Выбрать главу

Когда я это прочитал, я понял, почему Кублановский «не эмигрант». Не только потому, что сильно чувство родины, ее речи, ее земли (у Кублановского это и Север, и средняя полоса, и Крым). Но еще и потому, что некуда эмигрировать. Настоящий поэт может сегодня только мигрировать, в поисках тех духовных островков, где еще жива и нужна поэзия. Речь не о поэтических салонах, разумеется, а о духе поэзии, который дышит, где хочет, и все реже, слабее.

У Кублановского ее дух почти всегда интимно связан с русским православием:

Соловки от крови заржавели, И Фавор на Анзере погас. Что бы ветры белые ни пели, Страшен будет их рассказ.
Но не то — в обители Кирилла: Серебрится каждая стена, Чудотворца зиждущая сила тут не так осквернена…

Это сравнение Соловков и Кирилло-Белозерска, но это еще и поиск поэтического воздуха. Того, которым может дышать Кублановский.

У него нет собственно духовных стихов, и я заметил, что он никогда не обыгрывает в стихах строки молитв. И здесь он сдержан. Но религиозный пафос присутствует везде, иногда прорываясь с необыкновенной силой, как, например, в этом стихотворении, посвященном Соловкам:

Волны падают стена за стеной под полярной раскаленной луной. За вскипающею зыбью вдали близок край не ставшей отчей земли. Соловецкий островной карантин, где Флоренский добывал желатин В сальном ватнике на рыбьем меху в продуваемом ветрами цеху. Там на визг срываться чайкам легко, ибо, каркая, берут высоко, из-за пайки по-над массой морской искушающие крестной тоской. Все ничтожество усилий и дел Человеческих, включая расстрел. И отчаянные холод и мрак, пронизавшие завод и барак… Грех роптать, когда вдвойне повезло: ни застенка, ни войны. Только зло, причиненное в избытке отцу, больно хлещет и теперь по лицу. Преклонение, смятение и боль продолжая перемалывать в соль, в неуступчивой груди колотьба гонит в рай на дармовые хлеба. Распахну окно, за рамы держась, крикну: «Отче!» — и замру, торопясь сосчитать как много минет в ответ световых непродолжительных лет.

А иногда он, напротив, проливается тихим, согревающим душу светом:

Вмещает и даль с васильками и рожью, и рощу с пыльцой позолот тот — с самою кроткою Матерью Божьей родительский тусклый киот.

Прекрасные, трогательные и пронзительные строчки!
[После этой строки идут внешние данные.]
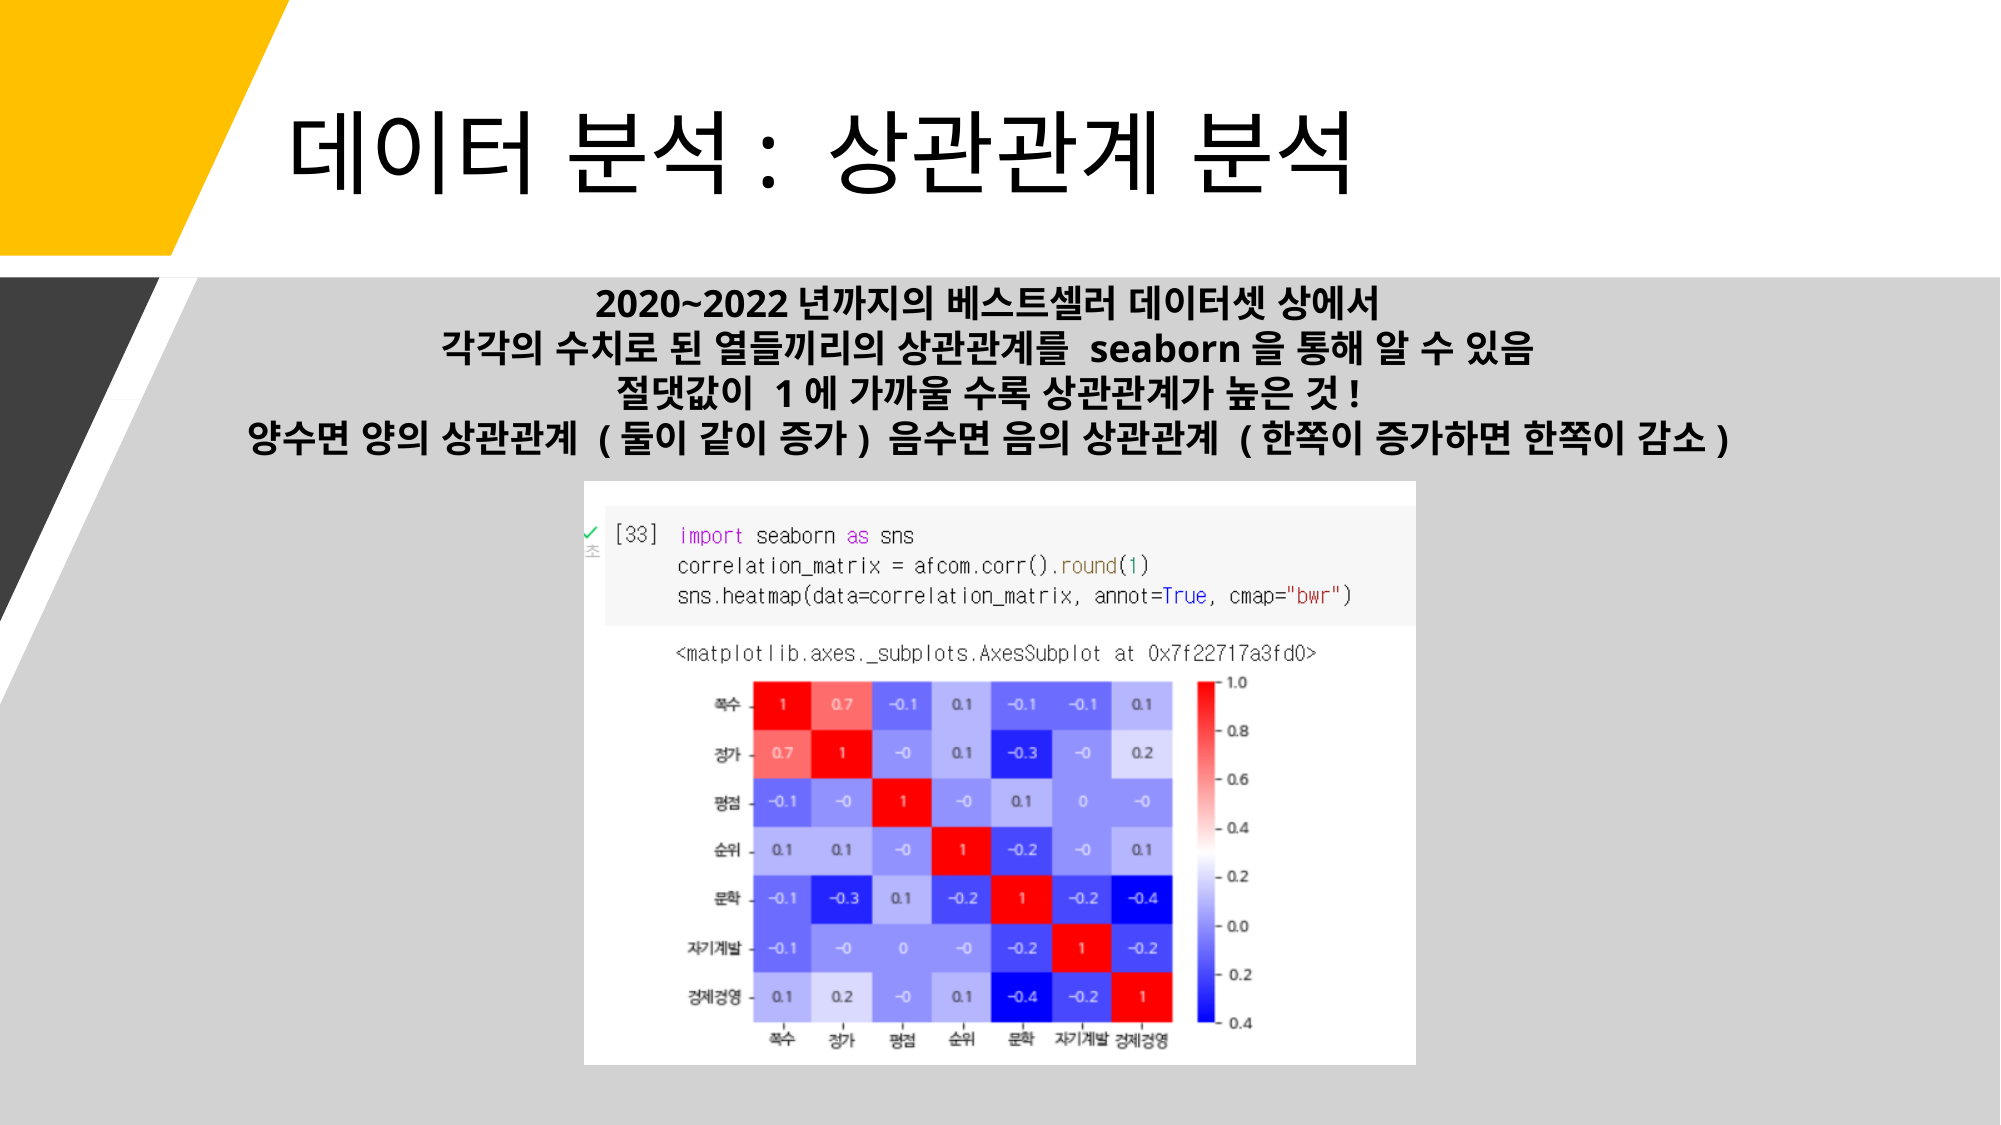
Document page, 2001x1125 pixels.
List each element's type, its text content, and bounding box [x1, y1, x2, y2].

В моем представлении образ Кублановского раздваивается от великолепного стихотворца, несомненного мастера и даже в некотором роде стихотворного аристократа до смиренника, послушника, сторожа или служки в поэтическом храме, где ему любовно знакома каждая мелочь, где он может передвигаться в темноте, с закрытыми глазами и никогда не оступится. И странно: эти образы каким-то чудом не противоречат.

2003

Александра Маринина: Игра на чужом поле

Минувшим летом в литературном мире случились два события, на которые неискушенный читатель вряд ли обратил внимание.

Событие первое. В «Литературной газете» появилось сообщение об организации Ассоциации массовой литературы, в задачу которой входит (цитирую): «создание банка данных (об изданиях и продажах, об авторах и их нетленках (так в тексте — П. Б.); исследование экономики, социологии и эстетики; выработка критериев журналистики и литературной критики; регулярное проведение дискуссий и конференций; издание бюллетеня; учреждение премии ассоциации за лучшие произведения в разных жанрах по нескольким номинациям».
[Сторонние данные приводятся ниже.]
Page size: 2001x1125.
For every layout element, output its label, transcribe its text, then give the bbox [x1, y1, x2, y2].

Для тех, кто не понял — объясняю. Некая группа лиц задалась целью созданию некой «надстройки» над таким достаточно прибыльным коммерческим делом, как издание массовой литературы. Задача в нынешней ситуации вполне резонная: там, где крутятся большие деньги, там ни одно место пусто не бывает. Любопытен состав участников этой во всех отношениях перспективной акции: Р. Арбитман, А. Дельфин, Б. Дубин, В. Курицын, С. Митрофанов, Т. Морозова, А. Рейтблат, И. Фальковский. Не беру во внимание имена конкретных литературных журналистов, которые давно и успешно занимаются освещением массовой книжной продукции. Их вхождение в Оргкомитет Ассоциации мне видится делом очень понятным: не слишком часто рабочих журналистских лошадок приглашают в столь «сиятельные» собрания, а с другой стороны — именно без них-то в реальной работе никак не обойтись. Но, по крайней мере, три имени в этом списке мне показались странными и в то же время — симптоматичными.